A teachable moment perhaps?
“I think there will be a great lesson obviously learned. … We got to find a way to start fast. And to start fast I mean if we come out and we play our game like we’ve done in the past,” Pagano said.
“We’ve beat some really good football teams [San Francisco, Seattle and Denver]. And we’ve lost some football games where we’ve been outexecuted and whatnot and done things to hurt ourselves. I think from an execution standpoint from start to finish is the key.”
• Offensive line shakeup? — The numbers tell the story: 14 carries as a team for 18 yards in the loss to St. Louis on Sunday. A paltry 1.3 yards per carry. Oh, and of those 18 yards, Luck picked up 17. Running back Trent Richardson had two yards on five carries. Running back Donald Brown added two carries for a minus-one yard. Yeah, it wasn’t pretty.
The pass blocking wasn’t much better. Luck was sacked three times, fumbling once, and was knocked around on seven other occasions.
Pagano didn’t dismiss the idea Monday of some shuffling on the offensive line heading into the Tennessee game.
“We’ll continue to look at every area of our football team and address things that need to be addressed. Not only the offensive line, the wide receivers, the back end, whatever it is,” he said. “We’re going to do whatever is best for this football team and whatever gives us the best chance to win a football game.”

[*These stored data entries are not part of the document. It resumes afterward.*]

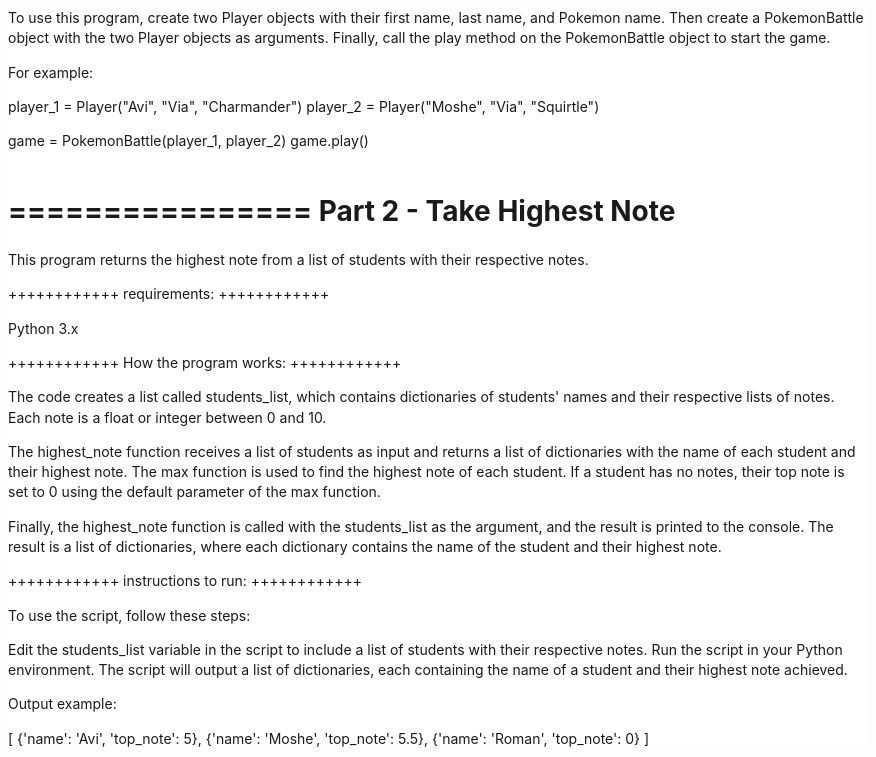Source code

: To use this program, create two Player objects with their first name, last name, and Pokemon name. Then create a PokemonBattle object with the two Player objects as arguments. Finally, call the play method on the PokemonBattle object to start the game.

For example:

player_1 = Player("Avi", "Via", "Charmander")
player_2 = Player("Moshe", "Via", "Squirtle")

game = PokemonBattle(player_1, player_2)
game.play()

================
Part 2 - Take Highest Note
===============

This program returns the highest note from a list of students with their respective notes.

++++++++++++
requirements:
++++++++++++

Python 3.x

++++++++++++
How the program works:
++++++++++++

The code creates a list called students_list, which contains dictionaries of students' names and their respective lists of notes. Each note is a float or integer between 0 and 10.

The highest_note function receives a list of students as input and returns a list of dictionaries with the name of each student and their highest note. The max function is used to find the highest note of each student. If a student has no notes, their top note is set to 0 using the default parameter of the max function.

Finally, the highest_note function is called with the students_list as the argument, and the result is printed to the console. The result is a list of dictionaries, where each dictionary contains the name of the student and their highest note.

++++++++++++
instructions to run:
++++++++++++

To use the script, follow these steps:

Edit the students_list variable in the script to include a list of students with their respective notes.
Run the script in your Python environment.
The script will output a list of dictionaries, each containing the name of a student and their highest note achieved.

Output example:

[
    {'name': 'Avi', 'top_note': 5},
    {'name': 'Moshe', 'top_note': 5.5},
    {'name': 'Roman', 'top_note': 0}
]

• Injury list — Starting left offensive guard Mike McGlynn suffered a fractured right thumb in the Rams game and has been fitted with a cast for his hand. McGlynn’s availability for Tennessee has not yet been determined.
Safety Larry Asante left Sunday’s game with a hamstring injury but the team has not yet announced his status for the Titans game.
Cornerbacks Greg Toler (groin) and Josh Gordy (groin), along with safety Delano Howell (head), continue to rehab their injuries. All three were hurt in the Denver game on Oct. 20.
“Howell, Gordy, Toler, they’re all getting better, trending in the right direction. Again, no timetable as of [Monday] for their return,” Pagano said.
As for players with lesser injuries, they’ll have little time to heal with the Tennessee game coming up quickly.
“I don’t know if there’s a secret. I think it’s a revolving way of trying to find the best way to do things. It’s important to make sure you get your body prepared as well as get your mind fresh,” Luck said.
“The coaches do a great job of getting us prepared, our trainers, strength staff, everybody. It’s a whole-building effort to get ready. I know we’ll be prepared.”